Lillard’s defense team used this unreasonable doubt to their advantage. They claimed that Heindel drugged the couple, and Lillard was taking a walk in the woods while Heindel strangled Shockley.

“You have a second person that was at the scene that committed suicide. To the jury, it looks like an act of consciousness of guilt,” Liles said. “We will never know if he had a guilty conscience or not, but a good attorney will use that as evidence.”

Because the victim was in a body of water, there was not a lot of physical evidence to convict Lillard with. The jury of 12 took approximately 35 minutes to decide that Lillard was not guilty of felony murder, aggravated assault or reckless conduct.

“It wasn’t an intentional murder, and it likely happened during a sexual encounter,” Lamparello said. “There is one person dead and one person alive, so everything the jury knows is based on Lillard’s story.”

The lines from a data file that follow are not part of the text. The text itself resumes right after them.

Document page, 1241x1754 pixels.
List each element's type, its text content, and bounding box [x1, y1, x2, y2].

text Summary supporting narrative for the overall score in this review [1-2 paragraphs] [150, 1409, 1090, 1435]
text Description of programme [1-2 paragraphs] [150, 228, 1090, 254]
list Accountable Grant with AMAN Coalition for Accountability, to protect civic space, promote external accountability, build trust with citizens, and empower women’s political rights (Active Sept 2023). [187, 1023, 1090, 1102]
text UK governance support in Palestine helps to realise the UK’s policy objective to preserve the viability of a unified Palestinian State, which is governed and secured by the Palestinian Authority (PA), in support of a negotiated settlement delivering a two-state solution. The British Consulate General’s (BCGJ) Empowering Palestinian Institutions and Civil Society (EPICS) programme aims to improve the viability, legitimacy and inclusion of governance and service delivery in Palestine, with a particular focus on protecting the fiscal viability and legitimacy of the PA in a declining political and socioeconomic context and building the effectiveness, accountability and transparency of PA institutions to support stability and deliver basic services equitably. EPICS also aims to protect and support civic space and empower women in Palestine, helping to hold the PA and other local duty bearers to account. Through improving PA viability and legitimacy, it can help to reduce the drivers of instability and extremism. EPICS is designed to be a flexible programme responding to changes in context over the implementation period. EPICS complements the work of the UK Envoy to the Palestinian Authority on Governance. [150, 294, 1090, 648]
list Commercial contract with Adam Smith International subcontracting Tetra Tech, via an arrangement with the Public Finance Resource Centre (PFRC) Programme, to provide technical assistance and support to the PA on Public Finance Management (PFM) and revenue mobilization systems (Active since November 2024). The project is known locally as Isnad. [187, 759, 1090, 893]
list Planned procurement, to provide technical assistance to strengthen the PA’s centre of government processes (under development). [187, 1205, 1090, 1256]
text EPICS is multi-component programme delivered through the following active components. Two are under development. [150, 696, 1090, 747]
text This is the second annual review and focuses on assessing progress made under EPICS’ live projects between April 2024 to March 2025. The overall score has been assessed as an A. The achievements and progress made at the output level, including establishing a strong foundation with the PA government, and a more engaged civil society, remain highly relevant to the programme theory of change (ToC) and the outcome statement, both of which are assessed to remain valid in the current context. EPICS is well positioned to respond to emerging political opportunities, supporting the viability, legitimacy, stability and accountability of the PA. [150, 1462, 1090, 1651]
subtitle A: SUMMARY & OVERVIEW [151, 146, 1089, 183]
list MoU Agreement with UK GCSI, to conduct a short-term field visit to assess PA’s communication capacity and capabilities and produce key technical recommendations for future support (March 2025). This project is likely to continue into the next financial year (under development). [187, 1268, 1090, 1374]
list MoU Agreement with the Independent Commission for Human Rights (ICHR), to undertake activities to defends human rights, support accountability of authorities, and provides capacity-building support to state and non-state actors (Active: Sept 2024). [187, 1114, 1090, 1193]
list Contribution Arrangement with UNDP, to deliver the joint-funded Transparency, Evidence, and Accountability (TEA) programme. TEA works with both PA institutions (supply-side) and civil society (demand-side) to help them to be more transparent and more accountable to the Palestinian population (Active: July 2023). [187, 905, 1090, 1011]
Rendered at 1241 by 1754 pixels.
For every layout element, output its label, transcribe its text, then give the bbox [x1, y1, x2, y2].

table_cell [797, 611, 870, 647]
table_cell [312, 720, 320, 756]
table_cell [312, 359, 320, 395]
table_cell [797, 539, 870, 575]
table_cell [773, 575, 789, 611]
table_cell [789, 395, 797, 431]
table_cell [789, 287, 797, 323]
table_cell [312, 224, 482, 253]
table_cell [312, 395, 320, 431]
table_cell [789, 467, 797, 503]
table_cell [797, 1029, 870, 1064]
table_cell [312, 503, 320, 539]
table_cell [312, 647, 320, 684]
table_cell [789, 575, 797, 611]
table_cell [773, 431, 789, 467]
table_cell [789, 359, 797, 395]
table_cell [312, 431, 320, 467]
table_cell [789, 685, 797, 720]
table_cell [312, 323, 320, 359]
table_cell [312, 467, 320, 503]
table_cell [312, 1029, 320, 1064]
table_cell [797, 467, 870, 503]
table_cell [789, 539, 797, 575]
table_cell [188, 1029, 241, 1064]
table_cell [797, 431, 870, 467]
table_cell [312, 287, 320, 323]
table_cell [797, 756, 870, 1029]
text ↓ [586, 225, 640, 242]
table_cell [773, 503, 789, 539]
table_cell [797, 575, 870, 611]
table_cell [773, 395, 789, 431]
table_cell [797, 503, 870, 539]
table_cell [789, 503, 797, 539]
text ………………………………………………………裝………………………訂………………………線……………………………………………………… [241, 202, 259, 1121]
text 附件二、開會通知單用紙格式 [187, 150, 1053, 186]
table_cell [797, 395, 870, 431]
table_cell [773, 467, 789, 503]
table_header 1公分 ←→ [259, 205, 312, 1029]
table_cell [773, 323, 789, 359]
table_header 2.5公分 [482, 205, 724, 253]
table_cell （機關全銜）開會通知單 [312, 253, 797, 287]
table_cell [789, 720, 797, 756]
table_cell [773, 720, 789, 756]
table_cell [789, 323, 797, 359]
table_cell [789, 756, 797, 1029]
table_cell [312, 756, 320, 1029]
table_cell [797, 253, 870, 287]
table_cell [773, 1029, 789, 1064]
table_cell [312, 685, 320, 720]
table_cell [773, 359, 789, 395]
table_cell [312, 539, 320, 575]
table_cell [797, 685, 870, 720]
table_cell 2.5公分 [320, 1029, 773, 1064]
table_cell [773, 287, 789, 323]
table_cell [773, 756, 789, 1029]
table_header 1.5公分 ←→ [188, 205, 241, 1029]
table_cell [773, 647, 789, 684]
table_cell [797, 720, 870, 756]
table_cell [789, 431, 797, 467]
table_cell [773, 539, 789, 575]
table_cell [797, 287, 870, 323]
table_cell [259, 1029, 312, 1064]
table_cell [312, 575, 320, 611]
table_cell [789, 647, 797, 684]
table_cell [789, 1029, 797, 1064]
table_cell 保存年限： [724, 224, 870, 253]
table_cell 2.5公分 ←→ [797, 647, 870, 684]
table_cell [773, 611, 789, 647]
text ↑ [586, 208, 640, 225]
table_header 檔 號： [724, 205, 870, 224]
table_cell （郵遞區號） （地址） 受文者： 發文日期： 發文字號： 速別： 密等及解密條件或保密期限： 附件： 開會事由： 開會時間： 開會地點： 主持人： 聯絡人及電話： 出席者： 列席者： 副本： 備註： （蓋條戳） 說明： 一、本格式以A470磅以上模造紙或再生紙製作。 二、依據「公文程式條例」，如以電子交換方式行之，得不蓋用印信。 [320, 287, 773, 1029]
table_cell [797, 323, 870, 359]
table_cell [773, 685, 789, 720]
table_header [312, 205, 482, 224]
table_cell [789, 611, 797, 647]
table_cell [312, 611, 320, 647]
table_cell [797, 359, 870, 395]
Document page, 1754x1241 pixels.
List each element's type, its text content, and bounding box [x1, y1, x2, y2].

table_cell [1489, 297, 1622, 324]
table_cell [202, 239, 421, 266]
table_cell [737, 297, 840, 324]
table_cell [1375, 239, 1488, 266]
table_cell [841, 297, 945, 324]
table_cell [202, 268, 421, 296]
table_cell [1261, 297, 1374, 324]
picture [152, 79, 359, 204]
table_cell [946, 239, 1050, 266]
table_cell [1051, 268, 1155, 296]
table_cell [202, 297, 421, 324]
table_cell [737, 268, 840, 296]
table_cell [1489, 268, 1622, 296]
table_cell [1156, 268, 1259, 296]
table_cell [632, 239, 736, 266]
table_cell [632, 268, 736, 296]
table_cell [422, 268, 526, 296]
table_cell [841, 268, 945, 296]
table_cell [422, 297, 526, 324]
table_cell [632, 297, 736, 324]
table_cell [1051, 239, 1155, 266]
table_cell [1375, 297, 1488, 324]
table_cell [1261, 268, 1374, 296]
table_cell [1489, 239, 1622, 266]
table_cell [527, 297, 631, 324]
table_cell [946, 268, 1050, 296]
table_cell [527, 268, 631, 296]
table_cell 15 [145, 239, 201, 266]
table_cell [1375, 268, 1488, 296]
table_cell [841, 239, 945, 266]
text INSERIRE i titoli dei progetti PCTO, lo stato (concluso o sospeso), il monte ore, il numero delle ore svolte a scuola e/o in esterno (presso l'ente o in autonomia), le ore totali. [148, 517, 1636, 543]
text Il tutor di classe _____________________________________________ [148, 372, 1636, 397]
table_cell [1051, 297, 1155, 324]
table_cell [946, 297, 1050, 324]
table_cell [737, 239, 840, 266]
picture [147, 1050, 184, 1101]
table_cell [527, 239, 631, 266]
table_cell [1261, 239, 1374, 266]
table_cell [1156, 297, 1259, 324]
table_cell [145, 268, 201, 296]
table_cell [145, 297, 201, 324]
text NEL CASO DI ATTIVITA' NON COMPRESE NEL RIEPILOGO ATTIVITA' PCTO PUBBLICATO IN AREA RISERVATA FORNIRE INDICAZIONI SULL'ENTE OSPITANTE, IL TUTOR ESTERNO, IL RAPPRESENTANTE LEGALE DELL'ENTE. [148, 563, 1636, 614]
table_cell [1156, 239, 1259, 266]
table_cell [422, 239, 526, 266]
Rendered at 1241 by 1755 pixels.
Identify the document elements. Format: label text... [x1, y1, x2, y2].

Although Lillard was acquitted, he still remains in custody. Lillard was on probation for a previous drug charge. Judge Alison T. Burelson, the judge in this case, felt as if Lillard had violated his probation at the time of the murder.

“So, I do find by the ponderance of the evidence that you violated probation in the manner alleged in the petition, and I’m going to revoke your probation for the balance of this sentence, which runs through Oct.15, 2030,” Burelson said in an article in the Morgan County Citizen.